Auch die Annahme für die Regierungspakete ist unsicher, da es schwierig ist, vorherzusagen, welcher Teil der bereits angekündigten Maßnahmen letztendlich zum Einsatz kommen wird und ob noch weitere Maßnahmen folgen werden. Letzteres dürfte für die am stärksten von der Coronavirus-Pandemie betroffenen Länder, insbesondere Italien und Spanien, der Fall sein.

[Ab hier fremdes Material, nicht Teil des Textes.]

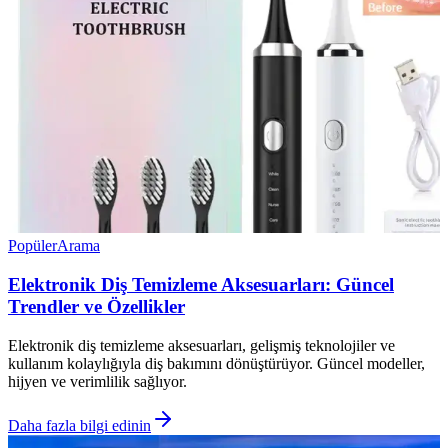
Popüler
Arama
Elektronik Diş Temizleme Aksesuarları: Güncel
Trendler ve Özellikler
Elektronik diş temizleme aksesuarları, gelişmiş teknolojiler ve
kullanım kolaylığıyla diş bakımını dönüştürüyor. Güncel modeller,
hijyen ve verimlilik sağlıyor.
Daha fazla bilgi edinin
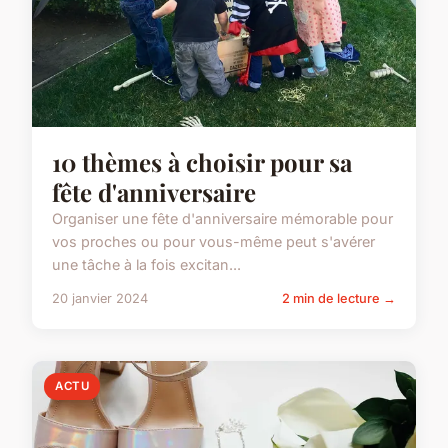
10 thèmes à choisir pour sa
fête d'anniversaire
Organiser une fête d'anniversaire mémorable pour
vos proches ou pour vous-même peut s'avérer
une tâche à la fois excitan...
20 janvier 2024
2 min de lecture →
ACTU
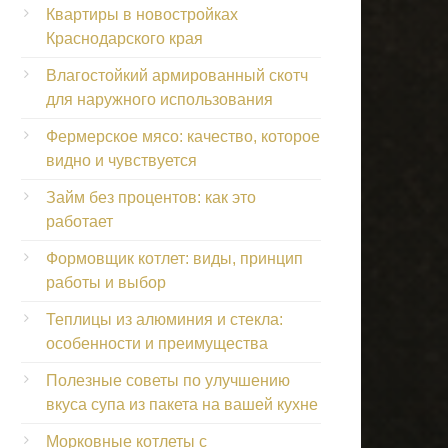
Квартиры в новостройках
Краснодарского края
Влагостойкий армированный скотч
для наружного использования
Фермерское мясо: качество, которое
видно и чувствуется
Займ без процентов: как это
работает
Формовщик котлет: виды, принцип
работы и выбор
Теплицы из алюминия и стекла:
особенности и преимущества
Полезные советы по улучшению
вкуса супа из пакета на вашей кухне
Морковные котлеты с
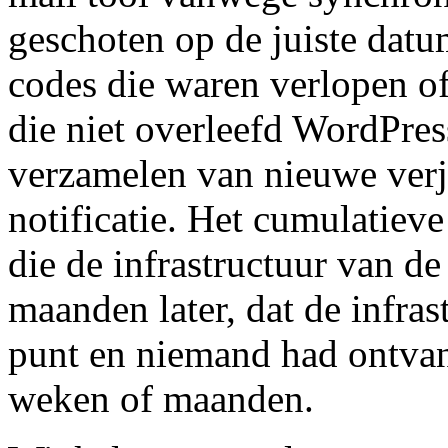
geschoten op de juiste dat
codes die waren verlopen o
die niet overleefd WordPress
verzamelen van nieuwe verj
notificatie. Het cumulatieve
die de infrastructuur van de
maanden later, dat de infras
punt en niemand had ontvan
weken of maanden.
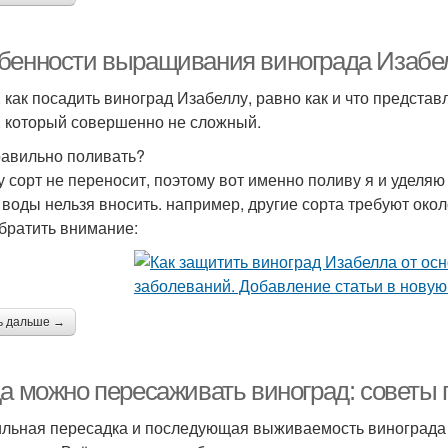
бенности выращивания винограда Изабел
 как посадить виноград Изабеллу, равно как и что представл
, который совершенно не сложный.
равильно поливать?
у сорт не переносит, поэтому вот именно поливу я и уделяю
 воды нельзя вносить. например, другие сорта требуют около 
братить внимание:
ь дальше →
да можно пересаживать виноград: советы
льная пересадка и последующая выживаемость винограда в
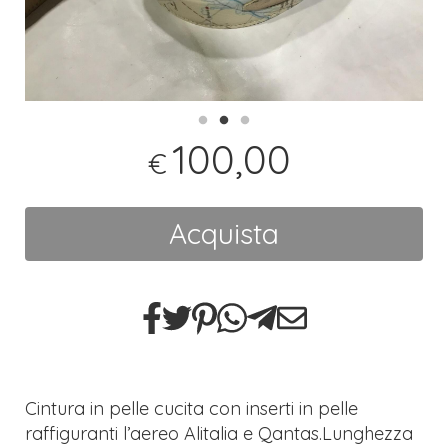
100,00
€
Acquista
Cintura in pelle cucita con inserti in pelle
raffiguranti l’aereo Alitalia e Qantas.Lunghezza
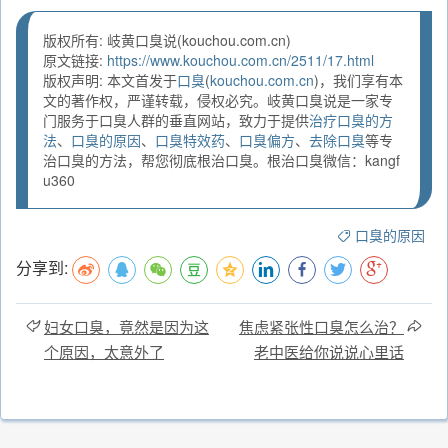
版权所有: 岐黄口臭说(kouchou.com.cn)
原文链接:
https://www.kouchou.com.cn/2511/17.html
版权声明: 本文首发于
口臭
(
kouchou.com.cn
)，我们享有本
文的著作权，严谨转载，侵权必究。岐黄口臭说是一家专
门服务于口臭人群的垂直网站，致力于提供
治疗口臭的方
法
、
口臭的原因
、
口臭特效药
、
口臭偏方
、
去除口臭
等专
治口臭的方法，帮您彻底根治口臭。根治口臭微信：kangf
u360
口臭的原因
分享到:
妇女口臭，竟然是因为这
焦虑紧张性口臭怎么治？
个原因，太意外了
老中医给你说说心里话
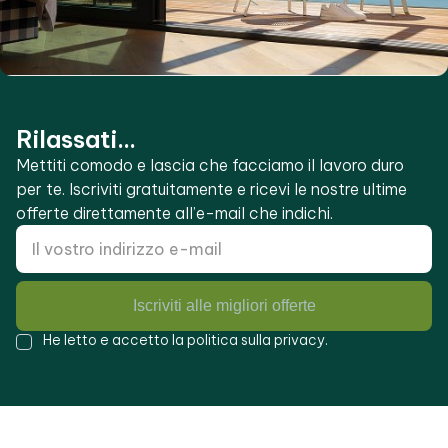
Rilassati...
Mettiti comodo e lascia che facciamo il lavoro duro
per te. Iscriviti gratuitamente e ricevi le nostre ultime
offerte direttamente all’e-mail che indichi.
Iscriviti alle migliori offerte
He letto e accetto la
politica sulla privacy
.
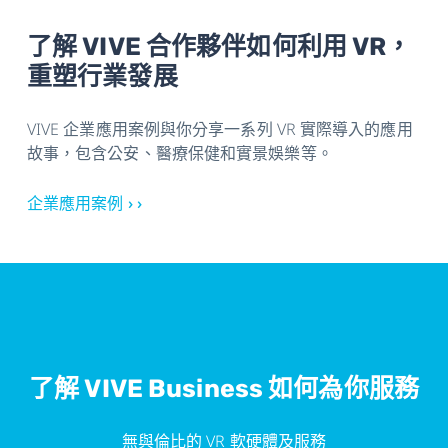
了解 VIVE 合作夥伴如何利用 VR，
重塑行業發展
VIVE 企業應用案例與你分享一系列 VR 實際導入的應用
故事，包含公安、醫療保健和實景娛樂等。
企業應用案例 › ›
了解 VIVE Business 如何為你服務
無與倫比的 VR 軟硬體及服務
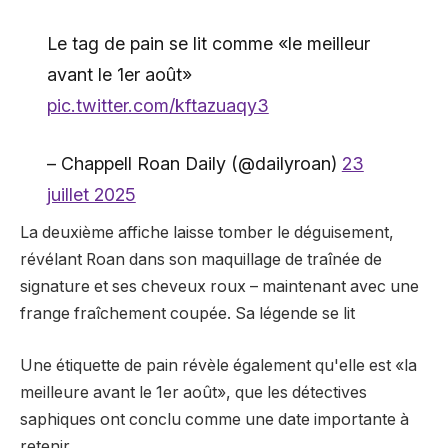
Le tag de pain se lit comme «le meilleur
avant le 1er août»
pic.twitter.com/kftazuaqy3
– Chappell Roan Daily (@dailyroan)
23
juillet 2025
La deuxième affiche laisse tomber le déguisement,
révélant Roan dans son maquillage de traînée de
signature et ses cheveux roux – maintenant avec une
frange fraîchement coupée. Sa légende se lit
Une étiquette de pain révèle également qu'elle est «la
meilleure avant le 1er août», que les détectives
saphiques ont conclu comme une date importante à
retenir.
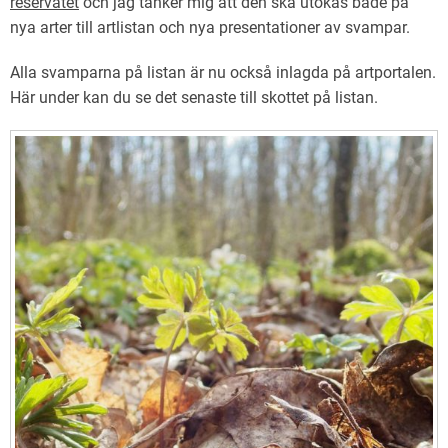
reservatet
och jag tänker mig att den ska utökas både på
nya arter till artlistan och nya presentationer av svampar.
Alla svamparna på listan är nu också inlagda på artportalen.
Här under kan du se det senaste till skottet på listan.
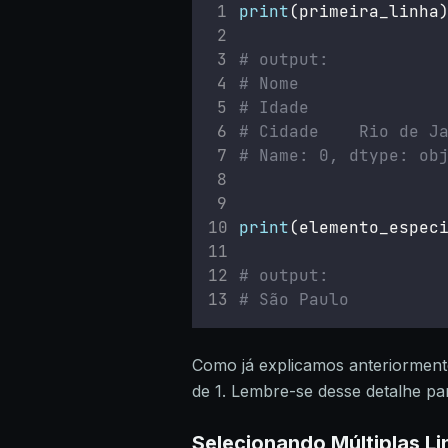
print
(primeira_linha
# output:
# Nome              
# Idade             
# Cidade    Rio de J
# Name: 0, dtype: ob
print
(elemento_espec
# output:
# São Paulo
Como já explicamos anteriorment
de 1. Lembre-se desse detalhe pa
Selecionando Múltiplas Li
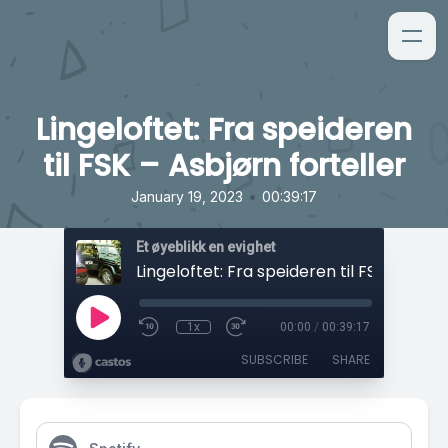
Lingeloftet: Fra speideren
til FSK – Asbjørn forteller
•
January 19, 2023
00:39:17
Et øyeblikk en evighet
1x
00:00
/
00:39:17
SUBSCRIBE
SHARE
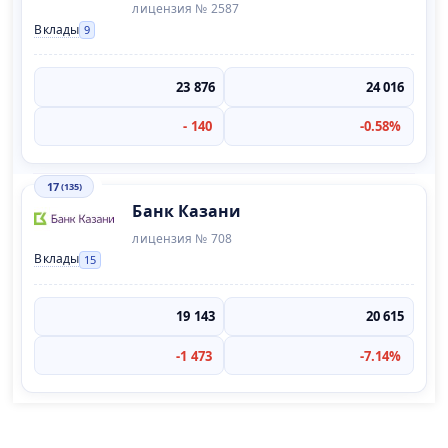
лицензия № 2587
Вклады
9
23 876
24 016
- 140
-0.58%
17
(135)
Банк Казани
лицензия № 708
Вклады
15
19 143
20 615
-1 473
-7.14%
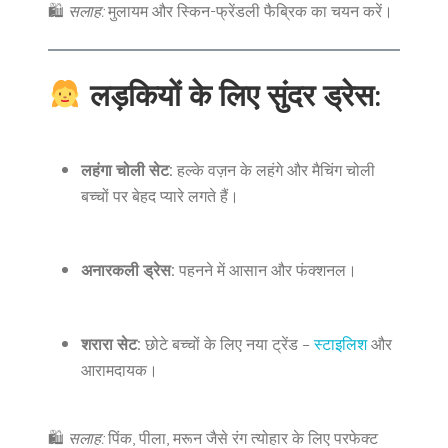
🛍
सलाह:
मुलायम और स्किन-फ्रेंडली फैब्रिक का चयन करें।
लड़कियों के लिए सुंदर ड्रेस:
लहंगा चोली सेट:
हल्के वज़न के लहंगे और मैचिंग चोली
बच्चों पर बेहद प्यारे लगते हैं।
अनारकली ड्रेस:
पहनने में आसान और फंक्शनल।
शरारा सेट:
छोटे बच्चों के लिए नया ट्रेंड –
स्टाइलिश
और
आरामदायक।
🛍
सलाह:
पिंक, पीला, मरून जैसे रंग त्योहार के लिए परफेक्ट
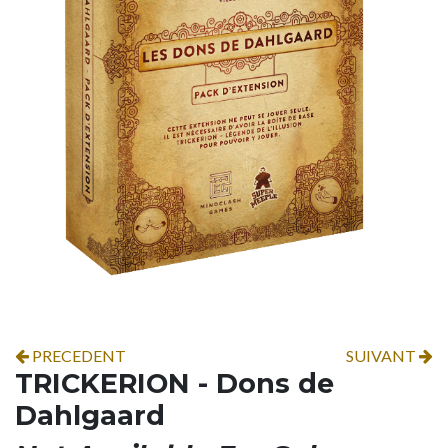
PRECEDENT
SUIVANT
TRICKERION - Dons de
Dahlgaard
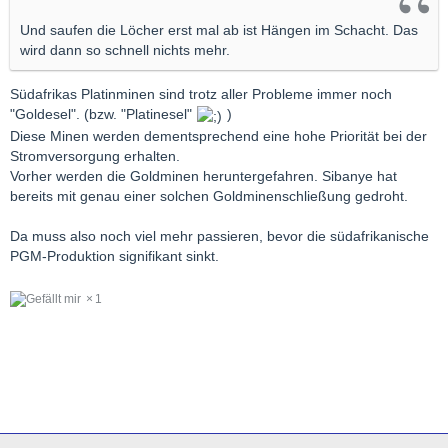
Und saufen die Löcher erst mal ab ist Hängen im Schacht. Das
wird dann so schnell nichts mehr.
Südafrikas Platinminen sind trotz aller Probleme immer noch
"Goldesel". (bzw. "Platinesel"
)
Diese Minen werden dementsprechend eine hohe Priorität bei der
Stromversorgung erhalten.
Vorher werden die Goldminen heruntergefahren. Sibanye hat
bereits mit genau einer solchen Goldminenschließung gedroht.
Da muss also noch viel mehr passieren, bevor die südafrikanische
PGM-Produktion signifikant sinkt.
1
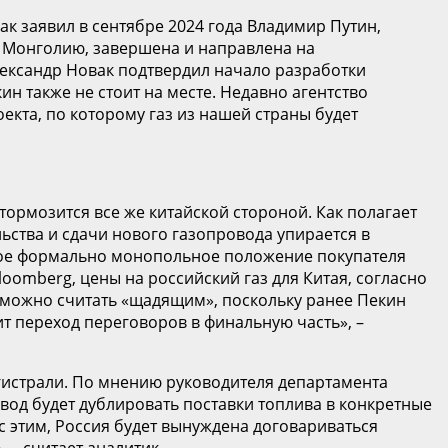
ак заявил в сентябре 2024 года Владимир Путин,
з Монголию, завершена и направлена на
лександр Новак подтвердил начало разработки
н также не стоит на месте. Недавно агентство
екта, по которому газ из нашей страны будет
ормозится все же китайской стороной. Как полагает
ьства и сдачи нового газопровода упирается в
 свое формально монопольное положение покупателя
loomberg, цены на российский газ для Китая, согласно
 можно считать «щадящим», поскольку ранее Пекин
зит переход переговоров в финальную часть», –
истрали. По мнению руководителя департамента
вод будет дублировать поставки топлива в конкретные
 с этим, Россия будет вынуждена договариваться
 – считает аналитик.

Grafik 3 zeigt die Ergebnisse der Simulation. Im Durchschnitt der G7-Gruppe würden die öffentlichen Schuldenquoten um fast 22 Prozentpunkte steigen (gegenüber 15 Prozentpunkten zwischen 2008 und 2009). Innerhalb des Euroraums würde die Schuldenquote in Italien von 133% auf 163%, in Spanien von 96% auf 120%, in Frankreich von 99% auf 119%, und in Deutschland von 59% auf 98% ansteigen.

Fazit

Wie das Beispiel Japans zeigt, kann fast jede Staatsschuldenquote aufrechterhalten werden, wenn die Zentralbank die Mittel bereitstellt und die Inflation niedrig bleibt. In diesem Fall ist die Öffentlichkeit bereit, entweder die von der Regierung ausgegebenen Anleihen oder das (über die Banken) von der Zentralbank ausgegebene Geld zu halten. Das Geldsystem nähert sich allmählich zum 100%-Geld-System an - wie es u.a. von Irving Fisher im Chicago Plan von 1933 vorgeschlagen wurde - ohne dass die Öffentlichkeit dies bemerkt. Diese Tür zu einer schrittweisen Umstellung auf 100%-Geld steht auch den USA und anderen Ländern offen, in denen die Regierung über die Zentralbank herrscht. In der Eurozone ist es schwieriger. Formal ist die Tür zur Finanzierung der Staatsschulden durch die Zentralbank geschlossen. Aber ohne den Zugang zur Zentralbankfinanzierung hochverschuldeter Euro-Mitglieder würde der Euro höchstwahrscheinlich auseinander brechen. Daher ist die Tür zur EZB-Finanzierung für Regierungen informell offen. Die Bemühungen seit der Finanzkrise, die Staatsschulden (und die Bankrisiken) vollständig auf Vergemeinschaftung zu reduzieren, waren bisher nicht erfolgreich. Es bleibt abzuwarten, ob der gegenwärtige Gesundheitsnotstand den hoch verschuldeten Ländern eine bessere Möglichkeit bietet, ihre Schuldenlast auf andere zu übertragen. Unabhängig von ihrem Erfolg, wird die Fähigkeit einzelner Länder, von der Erhöhung ihrer Schulden durch die Finanzierung durch die EZB oder die Emission von Anleihen der Eurozone zu profitieren – ohne die Konsequenzen tragen zu müssen – wahrscheinlich einen Wettbewerb der Kreditnehmer und schließlich die Entwertung des Euro auslösen.